**INFORMATION SUPPLIED:**

****

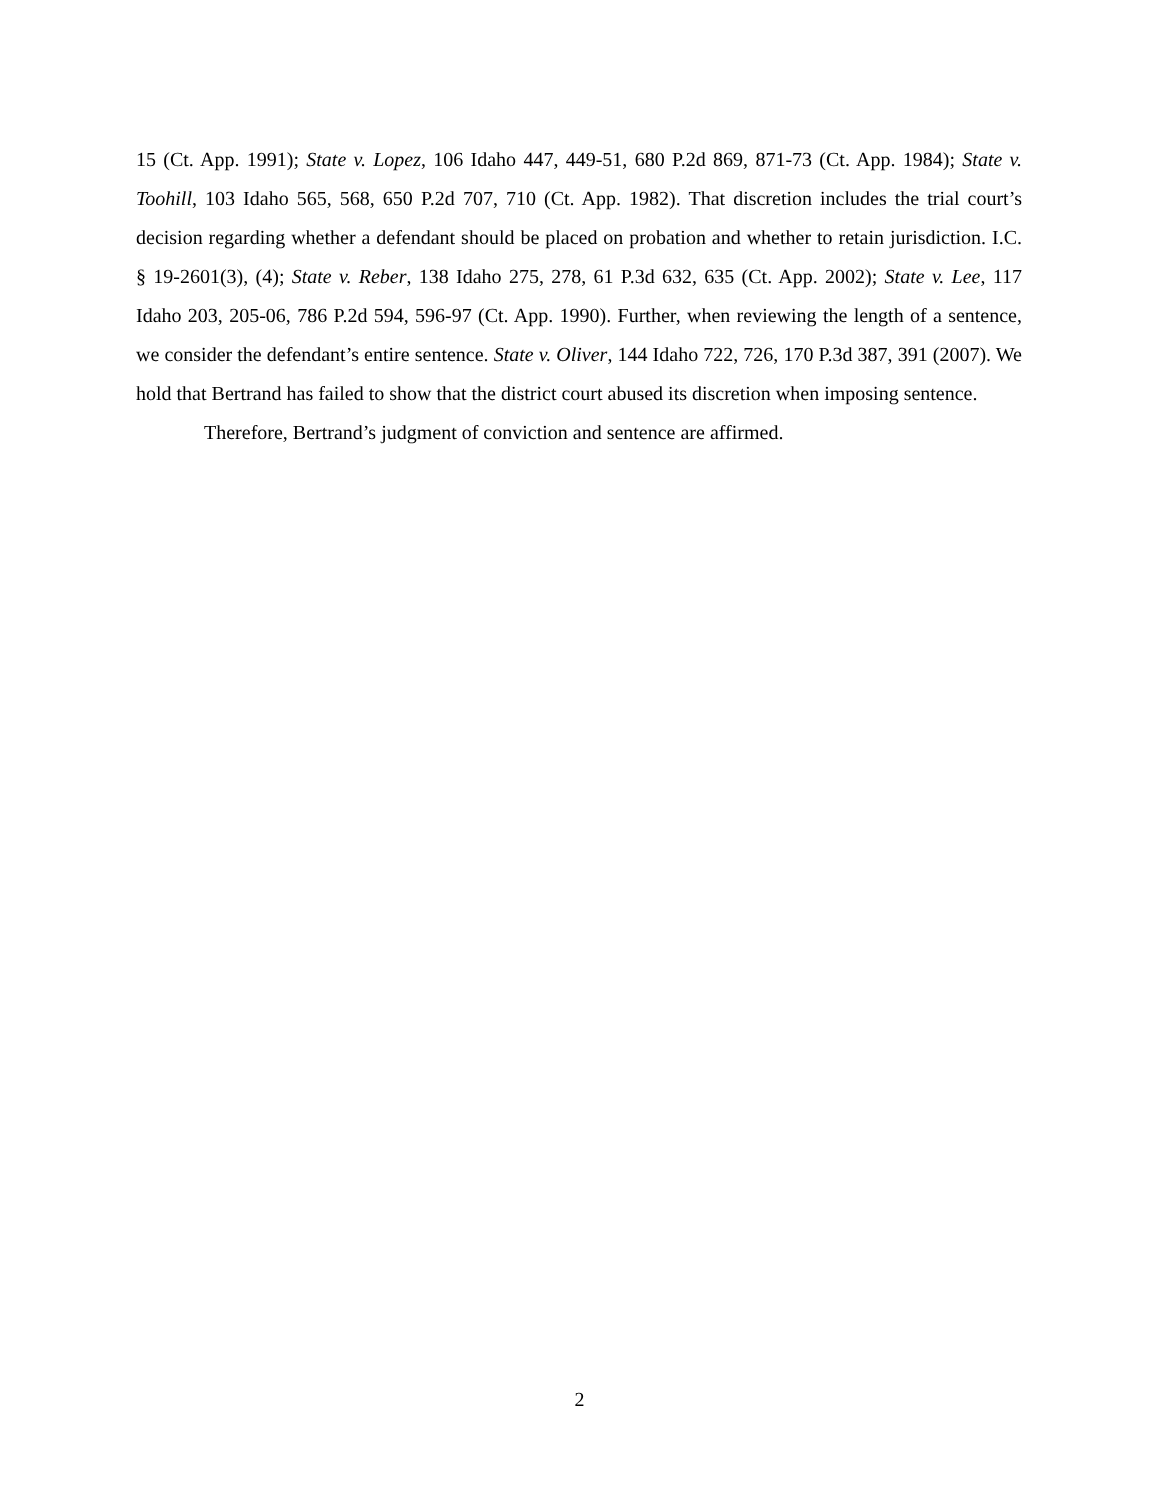15 (Ct. App. 1991); State v. Lopez, 106 Idaho 447, 449-51, 680 P.2d 869, 871-73 (Ct. App. 1984); State v. Toohill, 103 Idaho 565, 568, 650 P.2d 707, 710 (Ct. App. 1982). That discretion includes the trial court’s decision regarding whether a defendant should be placed on probation and whether to retain jurisdiction. I.C. § 19-2601(3), (4); State v. Reber, 138 Idaho 275, 278, 61 P.3d 632, 635 (Ct. App. 2002); State v. Lee, 117 Idaho 203, 205-06, 786 P.2d 594, 596-97 (Ct. App. 1990). Further, when reviewing the length of a sentence, we consider the defendant’s entire sentence. State v. Oliver, 144 Idaho 722, 726, 170 P.3d 387, 391 (2007). We hold that Bertrand has failed to show that the district court abused its discretion when imposing sentence.
Therefore, Bertrand’s judgment of conviction and sentence are affirmed.
2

****

**WHAT YOU WILL DO:** Make an exact copy of all the material, but keep the pictures out of it.

**EXERCISE SOLUTION:**
15 (Ct. App. 1991); State v. Lopez, 106 Idaho 447, 449-51, 680 P.2d 869, 871-73 (Ct. App. 1984); State v. Toohill, 103 Idaho 565, 568, 650 P.2d 707, 710 (Ct. App. 1982). That discretion includes the trial court’s decision regarding whether a defendant should be placed on probation and whether to retain jurisdiction. I.C. § 19-2601(3), (4); State v. Reber, 138 Idaho 275, 278, 61 P.3d 632, 635 (Ct. App. 2002); State v. Lee, 117 Idaho 203, 205-06, 786 P.2d 594, 596-97 (Ct. App. 1990). Further, when reviewing the length of a sentence, we consider the defendant’s entire sentence. State v. Oliver, 144 Idaho 722, 726, 170 P.3d 387, 391 (2007). We hold that Bertrand has failed to show that the district court abused its discretion when imposing sentence.
Therefore, Bertrand’s judgment of conviction and sentence are affirmed.
2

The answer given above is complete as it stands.